Having looked over the code base my impression is that much of the output details appear
to be hardcoded into the code base which is somewhat frustrating to me. I can see that
there is a GLGraph defined with associated output format but enabling this over the
SimpleGraph format appears to entail commenting and uncommenting various lines of source
code. And as for actually implementing a completely custom format I find myself at
something of a loss to understand the design decisions involved or what exactly I am
supposed to implement to achieve this.
For example the GraphOutput interface has a write() method which takes both a Graph and an
EdgeFormatter, yet looking at the implementations provided they appear to be tied to
specific implementations of the Graph interface. So I don't really understand why
GraphOutput and EdgeFormatter are two separate interfaces in the first place? A single
GraphOutput interface would seem more logical. Also the choice to make the Graph
interface very generic seems to require that every GraphOutput implementation will be tied
to a specific implementation of Graph since there's just not enough information to
write a generic implementation of a GraphOutput.

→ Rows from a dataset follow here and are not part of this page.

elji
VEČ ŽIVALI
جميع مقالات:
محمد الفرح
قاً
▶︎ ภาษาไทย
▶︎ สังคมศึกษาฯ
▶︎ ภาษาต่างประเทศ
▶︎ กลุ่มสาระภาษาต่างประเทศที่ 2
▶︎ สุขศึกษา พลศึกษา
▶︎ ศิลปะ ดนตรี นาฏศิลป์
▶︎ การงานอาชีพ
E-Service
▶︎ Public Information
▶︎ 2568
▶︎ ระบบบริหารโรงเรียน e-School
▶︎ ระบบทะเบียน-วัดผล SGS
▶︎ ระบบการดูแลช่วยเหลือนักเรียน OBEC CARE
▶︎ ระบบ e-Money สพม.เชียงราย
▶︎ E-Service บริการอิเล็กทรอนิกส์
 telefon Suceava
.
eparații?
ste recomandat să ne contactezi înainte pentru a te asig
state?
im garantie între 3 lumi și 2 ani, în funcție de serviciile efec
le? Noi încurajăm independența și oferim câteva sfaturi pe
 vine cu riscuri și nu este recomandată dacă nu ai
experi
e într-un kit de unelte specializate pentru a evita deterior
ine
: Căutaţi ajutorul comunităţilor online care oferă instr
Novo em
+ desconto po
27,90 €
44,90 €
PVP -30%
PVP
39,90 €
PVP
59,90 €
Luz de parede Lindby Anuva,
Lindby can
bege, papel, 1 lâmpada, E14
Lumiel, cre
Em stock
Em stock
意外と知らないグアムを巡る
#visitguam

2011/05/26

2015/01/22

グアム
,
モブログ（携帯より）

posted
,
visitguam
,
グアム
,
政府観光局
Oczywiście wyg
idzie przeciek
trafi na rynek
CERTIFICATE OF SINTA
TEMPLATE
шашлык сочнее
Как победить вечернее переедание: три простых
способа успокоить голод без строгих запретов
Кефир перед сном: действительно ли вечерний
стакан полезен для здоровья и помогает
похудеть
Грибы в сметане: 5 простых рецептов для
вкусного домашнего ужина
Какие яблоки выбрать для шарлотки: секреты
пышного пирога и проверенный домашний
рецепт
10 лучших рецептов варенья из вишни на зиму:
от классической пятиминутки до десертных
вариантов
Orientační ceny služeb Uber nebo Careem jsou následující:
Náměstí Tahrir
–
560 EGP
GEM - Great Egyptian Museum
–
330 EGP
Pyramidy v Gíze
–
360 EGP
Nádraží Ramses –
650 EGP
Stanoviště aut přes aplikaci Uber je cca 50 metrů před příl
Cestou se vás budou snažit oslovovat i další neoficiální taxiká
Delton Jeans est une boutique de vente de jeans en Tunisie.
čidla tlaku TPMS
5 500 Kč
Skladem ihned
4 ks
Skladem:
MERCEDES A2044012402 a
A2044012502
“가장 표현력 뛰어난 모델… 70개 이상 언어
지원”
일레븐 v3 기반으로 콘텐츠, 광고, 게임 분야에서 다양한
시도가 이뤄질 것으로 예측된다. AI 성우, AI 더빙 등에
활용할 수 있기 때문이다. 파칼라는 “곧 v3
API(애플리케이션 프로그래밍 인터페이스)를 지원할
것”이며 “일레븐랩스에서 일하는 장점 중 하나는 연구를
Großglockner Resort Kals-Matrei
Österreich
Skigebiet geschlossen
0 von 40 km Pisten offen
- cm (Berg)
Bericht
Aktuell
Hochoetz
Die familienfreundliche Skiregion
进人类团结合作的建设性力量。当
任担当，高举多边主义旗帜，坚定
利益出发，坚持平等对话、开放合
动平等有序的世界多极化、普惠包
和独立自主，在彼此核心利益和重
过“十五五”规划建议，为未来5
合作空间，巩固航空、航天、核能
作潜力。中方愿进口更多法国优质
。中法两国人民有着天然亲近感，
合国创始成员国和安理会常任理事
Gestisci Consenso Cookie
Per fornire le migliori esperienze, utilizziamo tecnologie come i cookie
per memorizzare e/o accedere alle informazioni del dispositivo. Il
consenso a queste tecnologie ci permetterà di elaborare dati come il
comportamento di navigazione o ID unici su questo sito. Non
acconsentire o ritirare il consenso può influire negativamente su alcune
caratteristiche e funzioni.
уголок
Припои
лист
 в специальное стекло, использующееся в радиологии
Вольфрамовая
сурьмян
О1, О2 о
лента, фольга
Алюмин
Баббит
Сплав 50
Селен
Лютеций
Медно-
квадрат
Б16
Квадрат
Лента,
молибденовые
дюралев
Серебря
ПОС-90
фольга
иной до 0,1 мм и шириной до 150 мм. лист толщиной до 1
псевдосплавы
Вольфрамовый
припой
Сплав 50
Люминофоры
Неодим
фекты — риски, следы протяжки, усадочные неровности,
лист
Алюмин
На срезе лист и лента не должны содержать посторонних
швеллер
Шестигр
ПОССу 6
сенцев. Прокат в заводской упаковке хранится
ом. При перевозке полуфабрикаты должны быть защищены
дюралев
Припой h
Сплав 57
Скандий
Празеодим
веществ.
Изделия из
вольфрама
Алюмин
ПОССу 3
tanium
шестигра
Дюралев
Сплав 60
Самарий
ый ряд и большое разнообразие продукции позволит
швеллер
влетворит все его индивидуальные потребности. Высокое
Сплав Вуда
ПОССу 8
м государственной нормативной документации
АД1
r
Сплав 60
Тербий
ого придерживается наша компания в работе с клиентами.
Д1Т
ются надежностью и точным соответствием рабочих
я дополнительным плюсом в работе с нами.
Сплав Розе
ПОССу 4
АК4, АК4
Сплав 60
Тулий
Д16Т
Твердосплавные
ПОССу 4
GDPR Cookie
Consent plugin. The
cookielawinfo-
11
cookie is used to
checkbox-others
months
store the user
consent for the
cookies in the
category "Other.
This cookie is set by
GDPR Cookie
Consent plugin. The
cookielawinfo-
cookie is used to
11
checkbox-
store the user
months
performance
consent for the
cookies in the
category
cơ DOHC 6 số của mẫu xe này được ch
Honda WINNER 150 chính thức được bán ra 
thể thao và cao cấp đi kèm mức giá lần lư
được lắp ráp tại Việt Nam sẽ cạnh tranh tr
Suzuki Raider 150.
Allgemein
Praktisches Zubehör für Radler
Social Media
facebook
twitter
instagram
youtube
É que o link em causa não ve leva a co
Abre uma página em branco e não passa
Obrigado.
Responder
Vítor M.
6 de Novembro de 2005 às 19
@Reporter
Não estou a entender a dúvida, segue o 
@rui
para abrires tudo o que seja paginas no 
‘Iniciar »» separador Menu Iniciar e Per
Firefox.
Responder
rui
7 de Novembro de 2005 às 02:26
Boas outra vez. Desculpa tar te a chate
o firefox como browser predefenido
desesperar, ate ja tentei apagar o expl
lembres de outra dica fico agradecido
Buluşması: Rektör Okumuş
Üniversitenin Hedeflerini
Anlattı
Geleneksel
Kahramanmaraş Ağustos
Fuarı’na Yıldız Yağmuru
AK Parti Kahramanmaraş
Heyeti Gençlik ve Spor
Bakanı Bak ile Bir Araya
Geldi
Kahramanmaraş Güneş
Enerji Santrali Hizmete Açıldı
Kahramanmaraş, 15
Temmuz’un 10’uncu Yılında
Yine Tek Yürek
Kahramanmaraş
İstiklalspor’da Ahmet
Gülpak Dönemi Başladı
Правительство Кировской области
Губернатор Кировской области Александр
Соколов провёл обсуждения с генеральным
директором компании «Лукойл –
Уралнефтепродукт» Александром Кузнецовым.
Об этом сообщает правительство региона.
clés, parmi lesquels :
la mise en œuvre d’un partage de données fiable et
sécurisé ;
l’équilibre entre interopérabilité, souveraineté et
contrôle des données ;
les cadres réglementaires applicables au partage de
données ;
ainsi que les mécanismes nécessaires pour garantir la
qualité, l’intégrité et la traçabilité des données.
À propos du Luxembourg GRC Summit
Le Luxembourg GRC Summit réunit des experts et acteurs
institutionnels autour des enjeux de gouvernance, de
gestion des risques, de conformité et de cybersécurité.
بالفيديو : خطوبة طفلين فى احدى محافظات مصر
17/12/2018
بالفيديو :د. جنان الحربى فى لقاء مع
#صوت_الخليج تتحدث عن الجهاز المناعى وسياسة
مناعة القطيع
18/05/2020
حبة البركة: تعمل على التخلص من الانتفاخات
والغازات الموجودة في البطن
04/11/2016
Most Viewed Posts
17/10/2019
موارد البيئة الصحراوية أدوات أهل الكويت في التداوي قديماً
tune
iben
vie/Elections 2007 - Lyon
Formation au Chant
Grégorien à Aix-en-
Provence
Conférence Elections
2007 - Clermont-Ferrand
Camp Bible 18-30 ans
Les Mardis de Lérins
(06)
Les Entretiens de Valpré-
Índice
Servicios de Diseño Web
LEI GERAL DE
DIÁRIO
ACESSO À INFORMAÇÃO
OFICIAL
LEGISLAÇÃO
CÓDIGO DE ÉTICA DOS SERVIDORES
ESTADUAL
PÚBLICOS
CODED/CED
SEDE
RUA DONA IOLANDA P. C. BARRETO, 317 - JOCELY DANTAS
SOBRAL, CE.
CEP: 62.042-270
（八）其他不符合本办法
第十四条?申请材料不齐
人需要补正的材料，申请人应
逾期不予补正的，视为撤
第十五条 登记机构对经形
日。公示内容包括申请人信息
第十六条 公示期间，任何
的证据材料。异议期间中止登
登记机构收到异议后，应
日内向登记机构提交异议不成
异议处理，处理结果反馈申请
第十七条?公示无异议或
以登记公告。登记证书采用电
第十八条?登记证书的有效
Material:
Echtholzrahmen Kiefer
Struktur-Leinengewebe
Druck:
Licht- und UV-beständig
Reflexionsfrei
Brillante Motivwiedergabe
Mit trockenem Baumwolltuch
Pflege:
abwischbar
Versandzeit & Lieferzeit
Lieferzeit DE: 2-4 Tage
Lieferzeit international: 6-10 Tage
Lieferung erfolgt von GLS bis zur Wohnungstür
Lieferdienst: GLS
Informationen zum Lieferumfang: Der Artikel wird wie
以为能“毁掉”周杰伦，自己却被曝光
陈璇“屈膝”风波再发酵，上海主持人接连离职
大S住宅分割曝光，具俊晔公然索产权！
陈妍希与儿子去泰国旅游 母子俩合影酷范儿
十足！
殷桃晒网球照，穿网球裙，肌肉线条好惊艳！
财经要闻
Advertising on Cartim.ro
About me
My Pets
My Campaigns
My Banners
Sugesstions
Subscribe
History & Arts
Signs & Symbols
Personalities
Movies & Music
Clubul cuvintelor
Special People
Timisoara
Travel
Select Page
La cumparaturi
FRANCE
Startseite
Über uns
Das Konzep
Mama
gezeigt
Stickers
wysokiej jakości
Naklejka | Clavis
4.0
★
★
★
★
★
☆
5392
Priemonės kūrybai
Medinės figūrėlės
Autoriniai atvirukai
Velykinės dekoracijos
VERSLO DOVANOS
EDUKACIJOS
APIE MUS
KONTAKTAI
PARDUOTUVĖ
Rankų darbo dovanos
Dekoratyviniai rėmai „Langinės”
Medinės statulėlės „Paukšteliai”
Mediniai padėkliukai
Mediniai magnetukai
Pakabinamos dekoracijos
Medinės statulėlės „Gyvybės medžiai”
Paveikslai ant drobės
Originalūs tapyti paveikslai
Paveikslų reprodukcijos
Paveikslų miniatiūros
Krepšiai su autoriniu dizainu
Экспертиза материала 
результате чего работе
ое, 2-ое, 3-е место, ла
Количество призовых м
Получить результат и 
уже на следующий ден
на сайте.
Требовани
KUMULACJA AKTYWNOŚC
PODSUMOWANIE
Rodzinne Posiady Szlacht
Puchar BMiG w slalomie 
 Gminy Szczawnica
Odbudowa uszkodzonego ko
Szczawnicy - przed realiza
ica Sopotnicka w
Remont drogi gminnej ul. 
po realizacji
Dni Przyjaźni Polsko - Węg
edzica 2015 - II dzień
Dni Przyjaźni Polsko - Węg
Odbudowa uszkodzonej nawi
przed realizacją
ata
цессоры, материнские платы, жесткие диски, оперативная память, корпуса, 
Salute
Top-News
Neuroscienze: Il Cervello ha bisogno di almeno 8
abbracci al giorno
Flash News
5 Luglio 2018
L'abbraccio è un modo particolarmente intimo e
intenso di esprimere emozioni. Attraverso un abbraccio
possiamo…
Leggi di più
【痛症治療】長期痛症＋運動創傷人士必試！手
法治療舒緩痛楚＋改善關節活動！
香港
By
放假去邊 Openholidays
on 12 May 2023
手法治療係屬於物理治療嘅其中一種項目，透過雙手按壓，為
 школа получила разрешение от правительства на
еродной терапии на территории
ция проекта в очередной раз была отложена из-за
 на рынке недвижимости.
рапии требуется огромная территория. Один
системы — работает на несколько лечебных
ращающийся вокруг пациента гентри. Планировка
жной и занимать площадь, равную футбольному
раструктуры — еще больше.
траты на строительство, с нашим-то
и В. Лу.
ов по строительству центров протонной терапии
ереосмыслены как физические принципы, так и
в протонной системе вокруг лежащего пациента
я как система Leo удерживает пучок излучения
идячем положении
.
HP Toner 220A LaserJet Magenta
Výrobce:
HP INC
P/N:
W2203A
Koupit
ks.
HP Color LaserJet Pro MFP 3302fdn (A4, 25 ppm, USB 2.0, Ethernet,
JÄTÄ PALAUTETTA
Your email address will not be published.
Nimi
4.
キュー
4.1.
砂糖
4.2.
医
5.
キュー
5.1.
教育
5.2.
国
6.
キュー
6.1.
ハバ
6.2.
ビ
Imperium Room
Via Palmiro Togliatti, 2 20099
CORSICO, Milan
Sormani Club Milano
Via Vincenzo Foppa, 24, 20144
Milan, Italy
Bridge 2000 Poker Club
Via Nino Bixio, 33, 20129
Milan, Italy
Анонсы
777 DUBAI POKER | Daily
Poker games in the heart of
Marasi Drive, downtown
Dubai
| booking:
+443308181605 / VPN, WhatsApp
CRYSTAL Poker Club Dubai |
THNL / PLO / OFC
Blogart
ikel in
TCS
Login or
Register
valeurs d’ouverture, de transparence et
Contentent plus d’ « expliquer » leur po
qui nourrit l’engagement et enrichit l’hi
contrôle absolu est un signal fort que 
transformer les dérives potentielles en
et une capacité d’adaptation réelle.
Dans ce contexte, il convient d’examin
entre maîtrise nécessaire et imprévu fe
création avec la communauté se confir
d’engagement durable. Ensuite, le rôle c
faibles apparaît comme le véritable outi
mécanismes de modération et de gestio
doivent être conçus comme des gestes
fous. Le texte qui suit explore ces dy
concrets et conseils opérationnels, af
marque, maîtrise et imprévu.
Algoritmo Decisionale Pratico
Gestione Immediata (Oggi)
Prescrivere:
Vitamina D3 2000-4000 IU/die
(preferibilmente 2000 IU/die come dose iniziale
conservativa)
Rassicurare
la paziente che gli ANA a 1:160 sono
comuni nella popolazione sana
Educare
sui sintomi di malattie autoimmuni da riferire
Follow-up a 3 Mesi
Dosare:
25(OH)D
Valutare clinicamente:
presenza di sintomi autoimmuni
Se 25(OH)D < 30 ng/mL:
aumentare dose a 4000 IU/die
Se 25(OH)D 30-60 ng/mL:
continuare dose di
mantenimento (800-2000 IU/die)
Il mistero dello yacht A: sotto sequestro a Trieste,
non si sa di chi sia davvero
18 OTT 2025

From my examination of the code it looks like if I wanted to implement
a custom output format I need to create my own implementations of Graph, GraphOutput and
EdgeFormatter and modify the code of various map reduce jobs to use my implementations
rather than the built in SimpleGraph based ones. Is this a correct assessment of this?
Also has there been any thought given or work done on modifying the code so the desired
output format can be changed on a per run basis (e.g. via a JobConf setting) rather than
requiring a recompile as it currently necessary?